What about tlim@vVO2 max you mentioned in the earlier parts?

How can you improve that ? Your lactate turn point (LT) is a large part of your tlim@vVO2 max. Improving your LT through lactate turn point or lactate threshold training will help improve your tlim@vVO2 max.

Is there one type of workout that’s best for improving your stamina?

Yep, there is! It’s tempo training or threshold runs. Tempo training has been around a long time. There really isn’t any one pace or distance that’s association with tempo training.

Tempo Training or Lactate Threshold Training - is there a difference?

Tempo running at the bottom of the lactate threshold spectrum and threshold training at the upper end. The more moderate pace of tempo running will allow you to complete longer training runs at a pace that still gets your glycolytic system operating at a high level. So you need both tempo training and lactate threshold training to reach your peak as a distance runner. Tempo training will improve your stamina and your ability to hold a quality pace for long distances while lactate threshold training will maximize lactate turn point improvement.

So what the pace then….?

Generally speaking, you will hit your lactate turn point at a running pace that is just slightly slower than your 10K pace.
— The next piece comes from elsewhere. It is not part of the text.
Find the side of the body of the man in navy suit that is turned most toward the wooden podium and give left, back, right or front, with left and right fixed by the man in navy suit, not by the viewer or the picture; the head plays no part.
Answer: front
For most runners their 10K pace is about 2.5 percent faster than their lactate threshold and their 5K pace is about 5 percent faster.

Generally this is done at a pace that's at around 87%-92% of your Max Heart Rate or a pace that feels comfortably hard.

'Comfortably Hard' is a bit vague - which is why its useful to take your max heart rate HRmax and use it as a guide.

So whats the training ?

Thursday sessions are a mix of –

Continuous Tempo Runs - duration 20mins plus increasing over the winter near the lower end of the HR range to build stamina


Threshold Runs – longer repeats at threshold pace , gradually building the repeat distance to push up the LT (lactic threshold).